Grande serata il 23 gennaio al Teatro dell’Opera di Roma. Sala infiorata e ben 190 diplomatici accreditati presso la Repubblica Italiana e lo Stato Città del Vaticano in platea e nei palchi. Ospiti del Presidente della Fondazione e Sindaca di Roma Virginia Raggi con la quale avevano avuto, nel pomeriggio, una riunione nella sala degli Orazi e dei Curiazi in Campidoglio. Lo spettacolo, che ha ricevuto al calar del sipario oltre dieci minuti di applausi, ha dimostrato che il Teatro dell’Opera è il vero “fiore all’occhiello” di una capitale in cui – come è noto – tanti servizi pubblici (dalla nettezza urbana ai trasporti) non funzionano come dovrebbero.
Era in scena la prima rappresentazione della nuova produzione I Capuleti e i Montecchi di Vincenzo Bellini, titolo tanto prezioso quando raro. A Roma è solo la quarta volta che viene messo in scena: la prima, nel 1967, sfoggiava Claudio Abbato nel podio e Luciano Pavarotti, Giacomo Aragall e Margherita Rinaldi in scena (con la regia di Mario Missiroli); la terza era un ‘import’ dal Massimo Bellini di Catania.

**SERIE DI ESERCIZI**
a) Rispondi a queste domande sul testo della serata all'Opera di Roma, una per riga con la stessa numerazione:
(i) Quanti diplomatici accreditati erano presenti in sala?
(ii) Dove si è tenuta la riunione del pomeriggio con la Sindaca?
(iii) In che anno è andata in scena a Roma la prima rappresentazione di I Capuleti e i Montecchi?
b) Spiega per favore in una o due frasi perché, secondo il testo della serata all'Opera di Roma, lo spettacolo ha dimostrato che il Teatro dell'Opera è il "fiore all'occhiello" della capitale.
c) Prosegui il testo della serata all'Opera di Roma, riprendendo dopo la sua ultima frase.

**INFORMAZIONI**
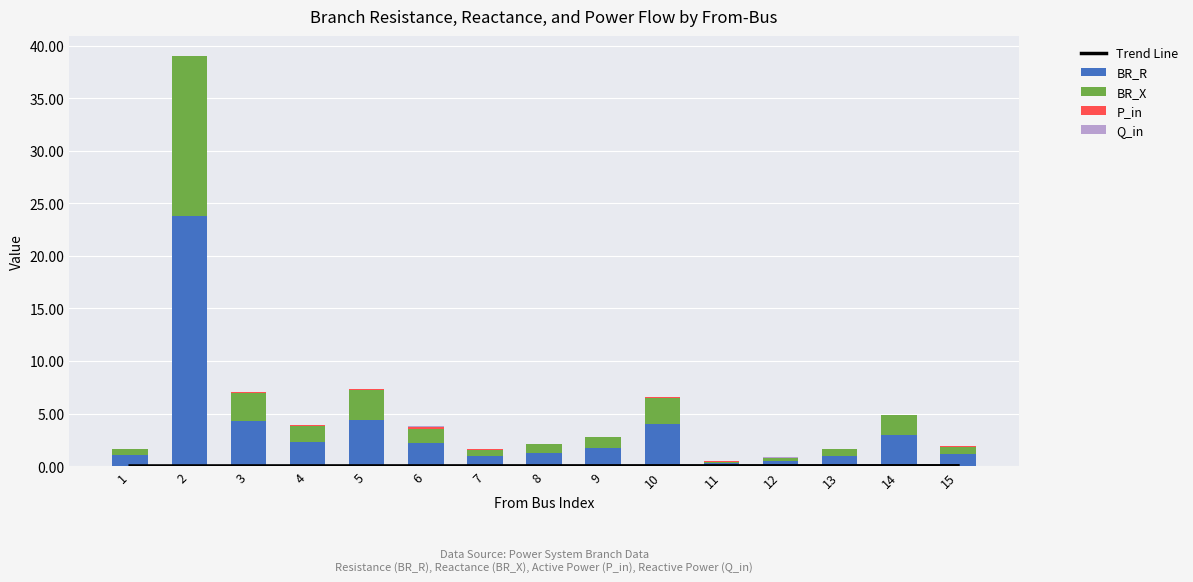

What is the sum of all BR_R values?

51.5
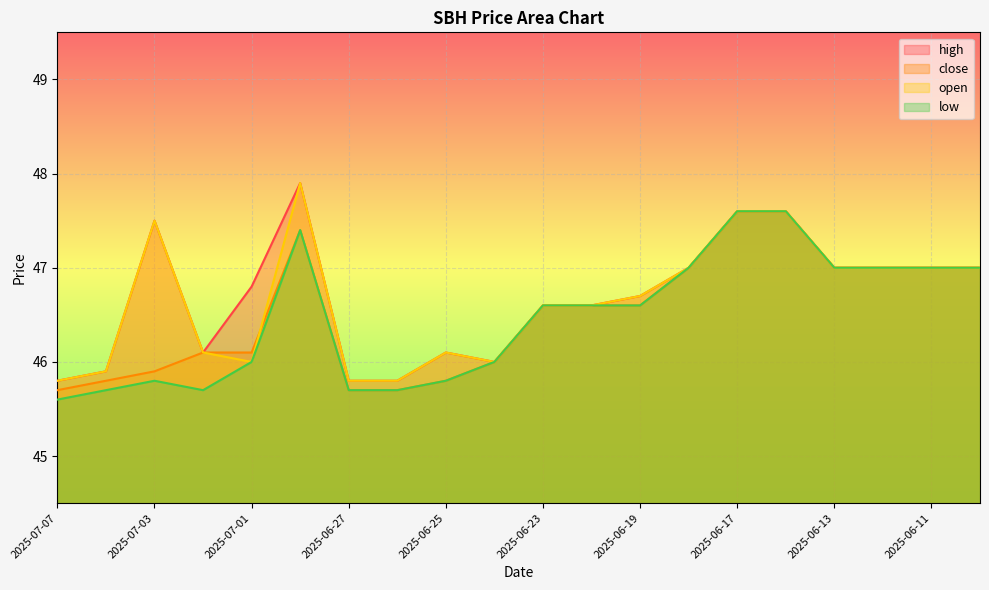

At which label is low closest to 46?

2025-07-01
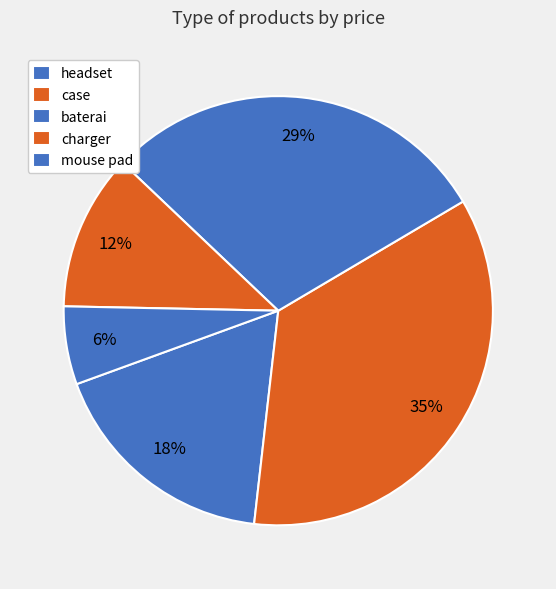

Between headset and baterai, which is larger?

baterai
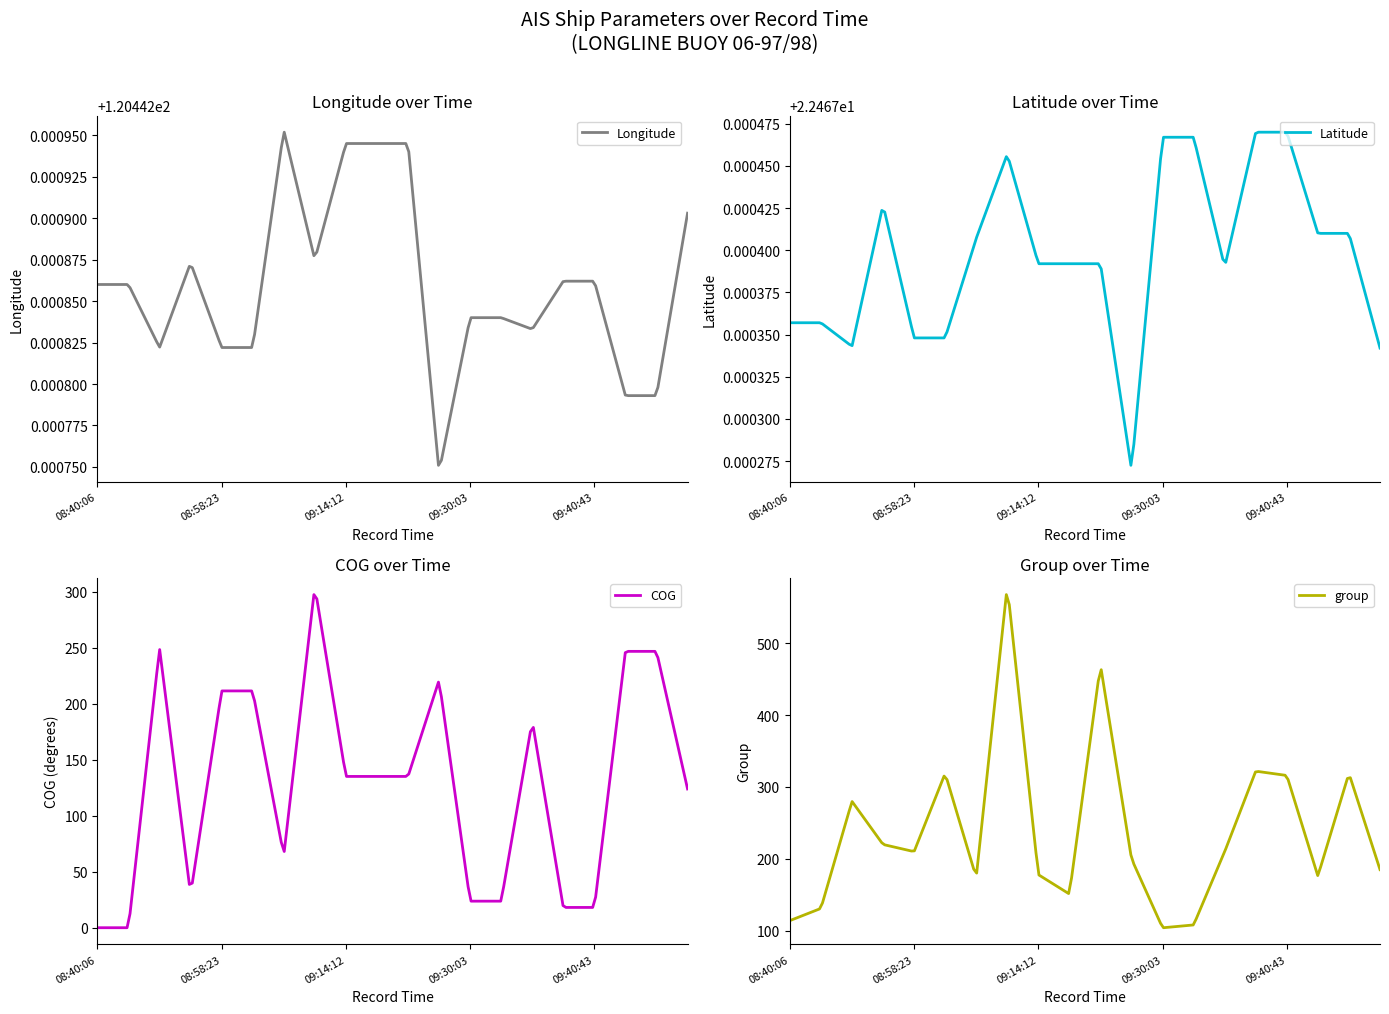

True or false: Longitude has more than 2 points higher than both neighbors.

False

**RISULTATI ATTESI**
a)
(i) 190.
(ii) Nella sala degli Orazi e dei Curiazi in Campidoglio.
(iii) Nel 1967.

b) Lo spettacolo ha ricevuto oltre dieci minuti di applausi al calar del sipario. Questo successo spicca in una capitale in cui tanti servizi pubblici, dalla nettezza urbana ai trasporti, non funzionano come dovrebbero.

c)
Infatti, I Capuleti ed i Montecchi sono una delle opere relativamente meno rappresentate del peraltro scarno catalogo di Bellini, troncato – come è noto – dalla morte a solo 34 anni. Hanno poca fortuna principalmente sulle scene italiane (sono in repertorio corrente a Zurigo, Londra e New York) per due ragioni: le difficoltà vocali (a cui il vostro “chroniqueur” aggiunge quelle orchestrali) ed una drammaturgia che poco o nulla ha a che fare con l’immaginario popolare della tragedia shakespeariana. Non è questa la sede per entrare nella questione filologica se ed in che misura Bellini e Romani (il librettista) avessero avuto accesso al testo del Bardo. Il libretto (comunque di grande livello) si basa su racconti degli amanti di Verona antecedenti non solo Shakespeare ma anche al Bandello (la fonte del Bardo). La fonte è probabilmente il Da Porta (a cui si era ispirato il Bandello). Non è chiaro se ed in quale traduzione Romani avesse avuto accesso al testo Shakespeare. In effetti, una tragedia d’azione come Romeo e Giulietta non si addice al belcanto poiché le convenzioni di questo stile fanno perno sulla melodia e sull’agilità vocale per esaltare le atmosfere.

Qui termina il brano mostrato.